Brownlee’s prospects for getting a non-emotive, intellectual debate about mining would have been better if he had started where his discussion document ends: with a plan to get some facts about New Zealand’s onshore mineral resource through a $4 million research and investigation programme using “low impact techniques such as airborne geophysical exploration, mapping and sampling by mainly hand-held methods.”

Instead, Mr “Sexy Coal” is picking himself up, dusting himself off, and starting all over again – offshore.

It was just Brownlee’s luck that he landed a taker for rights to carry out deep water petroleum exploration in the Raukumara Basin as the world’s largest oil spill started slurping ashore along the Gulf of Mexico from the ruins of BP’s Deepwater Horizon drilling platform.

His announcement last week simply welcomed the interest shown by Brazil’s home-grown oil giant Petrobras. It made no reference to the Gulf disaster or the fact that his Ministry was simultaneously calling in external consultants to help with a review of New Zealand’s health, safety and environmental legislation, institutional capabilities and practices covering offshore petroleum exploration “to ensure that they are fit for purpose and compare favourably to international best practice.” The Prime Minister was left to pick up the ball and cover that point later in the day.

The review is going to show New Zealand has extremely limited control over off-shore mineral exploration and exploitation practices, particularly beyond 12 nautical miles offshore in New Zealand’s vast exclusive economic zone, where most of our offshore petroleum industry activity is now concentrating.

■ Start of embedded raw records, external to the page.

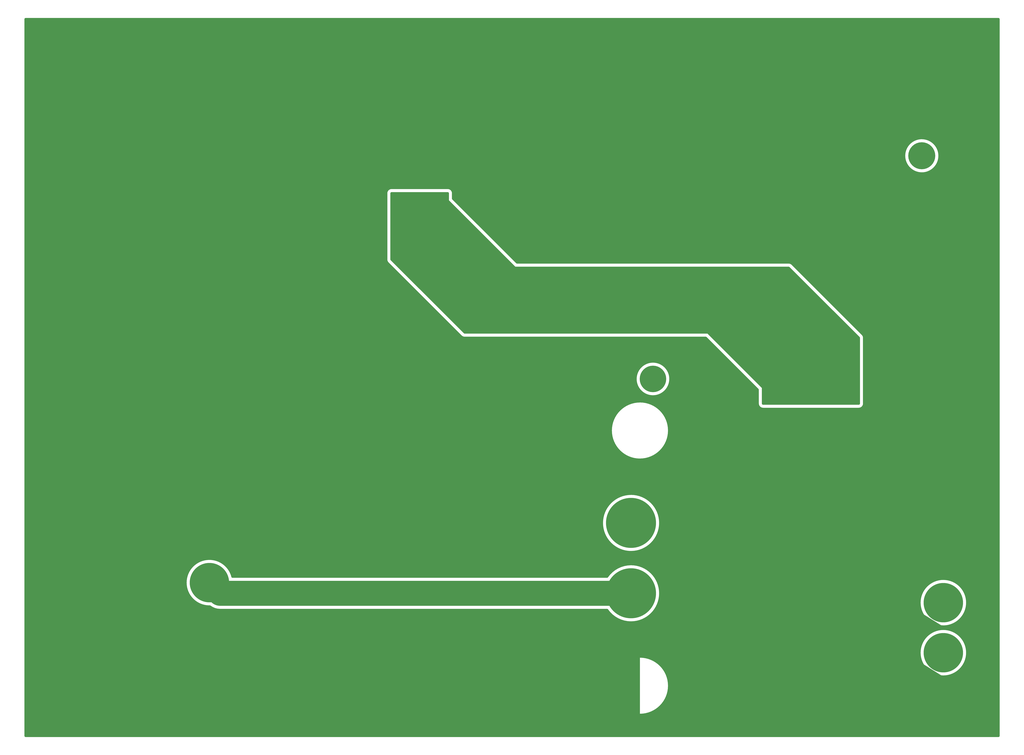
<source format=gbr>
%FSLAX23Y23*%
%MOIN*%
G04 EasyPC Gerber Version 17.0 Build 3379 *
%ADD96R,0.93089X0.93089*%
%ADD89R,0.94846X0.94846*%
%ADD80C,0.08782*%
%ADD105C,0.43910*%
%ADD103C,0.87820*%
%ADD97C,0.93089*%
%ADD90C,0.94846*%
%ADD101C,0.98358*%
%ADD100C,1.38299*%
%ADD81C,1.75640*%
X0Y0D02*
D02*
D80*
X484Y5328D02*
X34611D01*
Y30480*
X484*
Y5328*
X32679Y7403D02*
G75*
G02Y9085J841D01*
G01*
G75*
G02Y7403J-841*
G01*
X22035Y8112D02*
G75*
G02Y6057J-1027D01*
G01*
G75*
G02Y8112J1027*
G01*
X32679Y9160D02*
G75*
G02Y10841J841D01*
G01*
G75*
G02Y9160J-841*
G01*
X20881Y9740D02*
X7304D01*
G75*
G02X6945Y9862J588*
G01*
G75*
G02X6930Y9862I-15J840*
G01*
G75*
G02Y11544J841*
G01*
G75*
G02X7743Y10917J-841*
G01*
X20881*
G75*
G02X21723Y11356I842J-588*
G01*
G75*
G02Y9301J-1027*
G01*
G75*
G02X20881Y9740J1027*
G01*
X21723Y13826D02*
G75*
G02Y11771J-1027D01*
G01*
G75*
G02Y13826J1027*
G01*
X26356Y16798D02*
G75*
G02X26162Y16991J193D01*
G01*
Y17473*
X24343Y19292*
X15887*
G75*
G02X15751Y19348I0J193*
G01*
X13186Y21913*
G75*
G02X13130Y22049I137J137*
G01*
Y24368*
G75*
G02X13323Y24561I193*
G01*
X15290*
G75*
G02X15483Y24368J-193*
G01*
Y24184*
X17724Y21944*
X27251*
G75*
G02X27388Y21887I0J-193*
G01*
X29847Y19428*
G75*
G02X29903Y19292I-137J-137*
G01*
Y16991*
G75*
G02X29710Y16798I-193*
G01*
X26356*
X22035Y17070D02*
G75*
G02Y15015J-1027D01*
G01*
G75*
G02Y17070J1027*
G01*
X21877Y17852D02*
G75*
G02X23106I615D01*
G01*
G75*
G02X21877I-615*
G01*
X31923Y25062D02*
G75*
G02Y26309J624D01*
G01*
G75*
G02Y25062J-624*
G01*
X32679Y5328D02*
G36*
X34611D01*
Y30480*
X32679*
Y10841*
G75*
G02Y9160J-841*
G01*
Y9085*
G75*
G02Y7403J-841*
G01*
Y5328*
G37*
Y7403D02*
G36*
G75*
G02X31923Y7875J841D01*
G01*
Y5328*
X32679*
Y7403*
G37*
Y9160D02*
G36*
G75*
G02X31923Y9631J841D01*
G01*
Y8614*
G75*
G02X32679Y9085I755J-369*
G01*
Y9160*
G37*
Y30480D02*
G36*
X31923D01*
Y26309*
G75*
G02Y25062J-624*
G01*
Y10370*
G75*
G02X32679Y10841I755J-369*
G01*
Y30480*
G37*
X22035Y5328D02*
G36*
X31923D01*
Y7875*
G75*
G02Y8614I755J369*
G01*
Y9631*
G75*
G02Y10370I755J369*
G01*
Y25062*
G75*
G02Y26309J624*
G01*
Y30480*
X22035*
Y21944*
X27251*
G75*
G02X27388Y21887I0J-193*
G01*
X29847Y19428*
G75*
G02X29903Y19292I-137J-137*
G01*
Y16991*
G75*
G02X29710Y16798I-193*
G01*
X26356*
G75*
G02X26162Y16991J193*
G01*
Y17473*
X24343Y19292*
X22035*
Y18263*
G75*
G02X23106Y17852I457J-412*
G01*
G75*
G02X22035Y17440I-615*
G01*
Y17070*
G75*
G02Y15015J-1027*
G01*
Y13778*
G75*
G02Y11820I-312J-979*
G01*
Y11308*
G75*
G02Y9350I-312J-979*
G01*
Y8112*
G75*
G02Y6057J-1027*
G01*
Y5328*
G37*
Y6057D02*
G36*
G75*
G02Y8112J1027D01*
G01*
Y9350*
G75*
G02X21723Y9301I-312J979*
G01*
G75*
G02X20881Y9740J1027*
G01*
X7304*
G75*
G02X6945Y9862J588*
G01*
G75*
G02X6930Y9862I-15J840*
G01*
G75*
G02Y11544J841*
G01*
G75*
G02X7743Y10917J-841*
G01*
X20881*
G75*
G02X21723Y11356I842J-588*
G01*
G75*
G02X22035Y11308I0J-1028*
G01*
Y11820*
G75*
G02X21723Y11771I-312J979*
G01*
G75*
G02Y13826J1027*
G01*
G75*
G02X22035Y13778I0J-1028*
G01*
Y15015*
G75*
G02Y17070J1027*
G01*
Y17440*
G75*
G02X21877Y17852I457J412*
G01*
G75*
G02X22035Y18263I615*
G01*
Y19292*
X15887*
G75*
G02X15751Y19348I0J193*
G01*
X13186Y21913*
G75*
G02X13130Y22049I137J137*
G01*
Y24368*
G75*
G02X13323Y24561I193*
G01*
X15290*
G75*
G02X15483Y24368J-193*
G01*
Y24184*
X17724Y21944*
X22035*
Y30480*
X484*
Y5328*
X22035*
Y6057*
G37*
X26356Y16991D02*
X29710D01*
Y19292*
X27251Y21751*
X17644*
X15290Y24104*
Y24368*
X13323*
Y22049*
X15887Y19485*
X24423*
X26356Y17553*
Y16991*
G36*
X29710*
Y19292*
X27251Y21751*
X17644*
X15290Y24104*
Y24368*
X13323*
Y22049*
X15887Y19485*
X24423*
X26356Y17553*
Y16991*
G37*
D02*
D81*
X25016Y10329D03*
X21723D03*
X25016Y12799D03*
X21723D03*
D02*
D89*
X31923Y29143D03*
D02*
D90*
Y25685D03*
D02*
D96*
X28533Y17852D03*
D02*
D97*
X22491D03*
D02*
D100*
X32679Y8244D03*
Y10000D03*
X6930Y10703D03*
X32679Y11757D03*
X6930Y12459D03*
X32679Y13513D03*
D02*
D101*
X25583Y20767D03*
X14394Y23279D03*
X25021Y28302D03*
D02*
D103*
X25016Y10329D02*
Y10334D01*
X27936*
X29365Y11762*
X32679*
Y11757*
X21723Y10329D02*
X7304D01*
X6930Y10703*
X25016Y12799D02*
X25015D01*
X23440Y14374*
X19997*
X18434Y12811*
X7269Y12799*
X6930Y12459*
X28498Y17852D02*
X25583Y20767D01*
X16906*
X14394Y23279*
X25021Y28302D02*
X25038D01*
Y27143*
X32696Y19485*
Y13513*
X32679*
D02*
D105*
X28533Y17852D02*
X28498D01*
X0Y0D02*
M02*

</source>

According to the Ministry for the Environment, New Zealand has no legislation covering the EEZ that requires environmental impact assessments before mining permits are issued or that governs the effects of seismic surveys, exploratory drilling, seabed mining, oil spill management, or on insurance and ownership of liabilities.

Closer to the shoreline, regulatory and protective functions are split between a mishmash of central government agencies and regional councils.

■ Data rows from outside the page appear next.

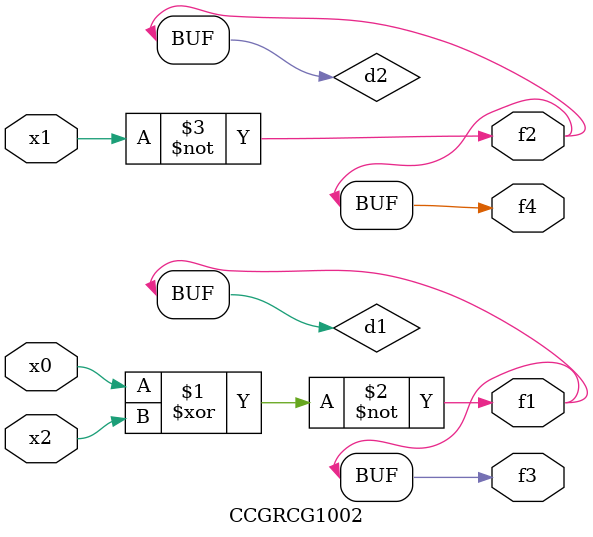
<source format=v>
module CCGRCG1002(
	input x0, x1, x2,
	output f1, f2, f3, f4
);

	wire d1, d2, d3;

	xnor (d1, x0, x2);
	nand (d2, x1);
	nor (d3, x1, x2);
	assign f1 = d1;
	assign f2 = d2;
	assign f3 = d1;
	assign f4 = d2;
endmodule

</source>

Maritime New Zealand is currently the core regulator of off-shore petroleum installations. Last week, MNZ environmental analyst Alison Lane said regulations in New Zealand require offshore rig operators to prove they have adequate emergency procedures in place during annual audits, but the rules do not specify what systems are necessary.

Maritime New Zealand has just $12 million worth of oil spill recovery equipment and dispersing chemicals scattered in 20 locations around the country, and three 8.2 metre transportable oil recovery vessels – hardly enough to cope with crude oil spewing out of a single malfunctioning deep water wellhead at a rate of up to 3 million litres a day.

As we can now see on a daily basis, deep water drilling is a risky business. New Zealand needs to do more than chant “drill, baby, drill” and count on Brownlee’s Luck.